It is with profound sadness that we report the death of a much loved and greatly respected colleague and friend—Professor David E. Stock, Washington State University.
In a career spanning nearly 40 years “Dave” performed seminal analytical and experimental work on turbulent gas-particle flows. He is much remembered for his classic wind tunnel experiments in the 1980s on the dispersion of small particles in grid-generated turbulence. These were carried out in the presence of an electric field that controlled the drift velocity of the particles and allowed the influence of the particles’ crossing trajectories to be varied without changing the influence of the inertia. This meant that the two effects could be studied independently of one another. The experimental results for the dispersion and the particle rms velocity were in perfect agreement with theoretical predictions, and the method has been extensively used by others to calibrate and validate the numerical simulation results. These experiments are an enduring testament to Dave’s remarkable skills and versatility as an experimenter.

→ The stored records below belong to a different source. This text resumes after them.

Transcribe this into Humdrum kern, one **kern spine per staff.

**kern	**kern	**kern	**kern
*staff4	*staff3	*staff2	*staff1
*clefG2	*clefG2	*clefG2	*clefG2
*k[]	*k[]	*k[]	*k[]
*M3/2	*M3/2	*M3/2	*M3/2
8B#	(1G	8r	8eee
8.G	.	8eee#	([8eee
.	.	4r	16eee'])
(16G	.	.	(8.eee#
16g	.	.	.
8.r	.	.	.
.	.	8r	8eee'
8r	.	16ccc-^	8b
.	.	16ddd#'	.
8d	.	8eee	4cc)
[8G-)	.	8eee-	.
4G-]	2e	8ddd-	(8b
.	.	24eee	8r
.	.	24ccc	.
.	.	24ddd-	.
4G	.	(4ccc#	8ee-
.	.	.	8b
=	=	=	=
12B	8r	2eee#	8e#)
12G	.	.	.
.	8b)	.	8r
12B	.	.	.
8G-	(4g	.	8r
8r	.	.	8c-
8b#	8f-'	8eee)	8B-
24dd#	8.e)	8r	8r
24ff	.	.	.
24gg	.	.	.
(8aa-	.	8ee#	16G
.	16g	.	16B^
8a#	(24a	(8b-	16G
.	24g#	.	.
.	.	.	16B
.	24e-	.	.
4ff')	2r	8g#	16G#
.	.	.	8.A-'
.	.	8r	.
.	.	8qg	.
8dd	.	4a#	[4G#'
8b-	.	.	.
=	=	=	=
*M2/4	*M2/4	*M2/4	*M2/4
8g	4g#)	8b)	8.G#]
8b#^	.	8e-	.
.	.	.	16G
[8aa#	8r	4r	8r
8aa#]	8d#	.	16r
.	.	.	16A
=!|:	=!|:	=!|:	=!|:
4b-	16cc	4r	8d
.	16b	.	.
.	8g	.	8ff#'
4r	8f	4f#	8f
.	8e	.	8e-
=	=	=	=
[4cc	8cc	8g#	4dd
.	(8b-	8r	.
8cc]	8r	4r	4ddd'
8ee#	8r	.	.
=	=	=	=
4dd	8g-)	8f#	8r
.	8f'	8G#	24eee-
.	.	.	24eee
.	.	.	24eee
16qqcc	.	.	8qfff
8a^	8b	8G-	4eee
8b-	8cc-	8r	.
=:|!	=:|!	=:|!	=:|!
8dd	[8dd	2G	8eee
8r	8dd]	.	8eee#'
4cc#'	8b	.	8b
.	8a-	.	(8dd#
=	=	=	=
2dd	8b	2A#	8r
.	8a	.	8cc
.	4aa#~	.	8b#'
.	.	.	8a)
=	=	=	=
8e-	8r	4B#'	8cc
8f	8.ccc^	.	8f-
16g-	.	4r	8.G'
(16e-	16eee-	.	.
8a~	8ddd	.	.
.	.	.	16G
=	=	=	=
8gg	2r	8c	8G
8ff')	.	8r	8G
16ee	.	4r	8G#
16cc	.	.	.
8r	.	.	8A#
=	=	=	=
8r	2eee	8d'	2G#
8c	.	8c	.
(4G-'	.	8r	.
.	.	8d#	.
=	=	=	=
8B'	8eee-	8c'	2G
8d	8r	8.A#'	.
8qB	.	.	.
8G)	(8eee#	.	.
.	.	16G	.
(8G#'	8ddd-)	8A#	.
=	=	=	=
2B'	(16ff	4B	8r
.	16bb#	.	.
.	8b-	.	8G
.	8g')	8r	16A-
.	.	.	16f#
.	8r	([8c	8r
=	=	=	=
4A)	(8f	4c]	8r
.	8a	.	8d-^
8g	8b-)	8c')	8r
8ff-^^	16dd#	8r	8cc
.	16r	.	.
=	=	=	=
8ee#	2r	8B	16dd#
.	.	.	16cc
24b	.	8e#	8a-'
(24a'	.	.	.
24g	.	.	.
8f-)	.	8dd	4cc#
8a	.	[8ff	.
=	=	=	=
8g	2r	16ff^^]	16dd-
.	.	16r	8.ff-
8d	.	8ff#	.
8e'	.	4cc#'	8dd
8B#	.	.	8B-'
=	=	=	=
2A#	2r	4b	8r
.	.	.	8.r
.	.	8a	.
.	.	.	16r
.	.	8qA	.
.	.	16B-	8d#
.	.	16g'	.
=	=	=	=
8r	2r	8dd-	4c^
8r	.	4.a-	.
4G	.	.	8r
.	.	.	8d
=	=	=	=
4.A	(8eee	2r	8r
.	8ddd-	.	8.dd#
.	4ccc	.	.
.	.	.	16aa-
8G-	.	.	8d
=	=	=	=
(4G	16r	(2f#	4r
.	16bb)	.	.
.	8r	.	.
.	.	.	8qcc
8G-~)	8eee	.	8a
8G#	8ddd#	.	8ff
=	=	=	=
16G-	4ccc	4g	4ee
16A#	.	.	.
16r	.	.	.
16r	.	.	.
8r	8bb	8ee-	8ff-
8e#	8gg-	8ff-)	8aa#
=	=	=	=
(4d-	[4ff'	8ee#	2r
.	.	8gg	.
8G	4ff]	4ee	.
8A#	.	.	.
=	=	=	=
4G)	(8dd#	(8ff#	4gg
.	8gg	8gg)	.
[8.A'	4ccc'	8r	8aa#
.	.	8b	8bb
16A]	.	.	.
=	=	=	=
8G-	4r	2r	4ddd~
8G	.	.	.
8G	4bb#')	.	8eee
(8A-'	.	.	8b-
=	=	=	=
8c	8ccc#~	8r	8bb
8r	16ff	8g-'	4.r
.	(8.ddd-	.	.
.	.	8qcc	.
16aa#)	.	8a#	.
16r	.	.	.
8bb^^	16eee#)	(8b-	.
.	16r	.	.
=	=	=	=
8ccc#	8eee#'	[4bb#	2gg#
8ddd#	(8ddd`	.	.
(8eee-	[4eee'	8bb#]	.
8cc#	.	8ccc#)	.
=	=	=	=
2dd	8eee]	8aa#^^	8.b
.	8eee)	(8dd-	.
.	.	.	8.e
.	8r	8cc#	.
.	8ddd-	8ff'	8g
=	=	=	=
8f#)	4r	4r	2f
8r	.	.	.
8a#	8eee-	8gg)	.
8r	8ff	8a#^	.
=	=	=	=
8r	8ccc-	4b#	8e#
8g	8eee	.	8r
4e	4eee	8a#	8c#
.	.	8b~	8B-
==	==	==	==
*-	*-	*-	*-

Dave also contributed to the development of several numerical methods for the modeling of dispersed particulate flows. With his colleague Clayton Crowe, he participated in the early development of the numerical method known as the “particle-source in cell” model (PIC model), one of the very first numerical models for dispersed multiphase flows. He and his students used pseudo-turbulence models, generated by Fourier modes, to quantify the Lagrangian statistics of inertial particles. The Lagrangian correlation time measured along a particle trajectory, known as the Wang–Stock correlation, was later used by many others including commercial software to improve the modeling of inertial particle dispersion. He also made contributions to two analytical studies on particulate dispersion: the first rigorous analysis of particle-velocity correlation times in different stochastic trajectory models; and the modeling of particulate turbulent dispersion coefficients considering both particle inertia and gravity. His research work and numerous publications were recognized by the ASME, when he was named the recipient of the Freeman Scholar Award in 1994.
Dave Stock was a very good mentor and a life-long friend to his students. He had a unique and warm smile, spoke in low and soft tones, was a good listener, and loved to praise others—attributes that made him approachable to all students. He exposed his students to latest research developments, respected them, and encouraged them to try their own ideas. He made sure to celebrate every success of his graduate students: when doctoral students successfully defended their dissertation research, they could count on a huge party, at Dave’s house in the small town of Albion, WA. As a thoughtful mentor, he introduced his students to many of his friends and the academic culture, something that benefited them in building their research careers. Several of his former doctoral students have pursued very successful academic careers.
Dave contributed a great deal to the Fluids Engineering Division. He joined the then “Polyphase Flow Committee” in the early 1980’s; he was instrumental in the renaming of this Committee to the current “Multiphase Flow Committee” and served as its chair in the late 1980s. He was the founding chair of the long series of ASME symposia, the Gas-Solids Symposium series, and he made certain that the symposia attracted the best researchers in the area from all over the world. All of us are benefited by participating in these remarkable scientific events. He was a member of the executive committee of the Fluids Engineering Division and chaired the Division in 2000. He was also very helpful in the success of the International Conference on Multiphase Flow (ICMF) having served as the chair of the ICMF Scientific Committee in 1998 and then helping with the colocation of the ICMF and FEDSM in New Orleans, an event that attracted more than 1200 scientists and engineers in 2001. He and his wife, Molly, spent the last ten years in retirement in their two homes in Washington State and Argentina.
Dave Stock was indeed a unique and special human being and we all share with his family and friends their great sense of loss.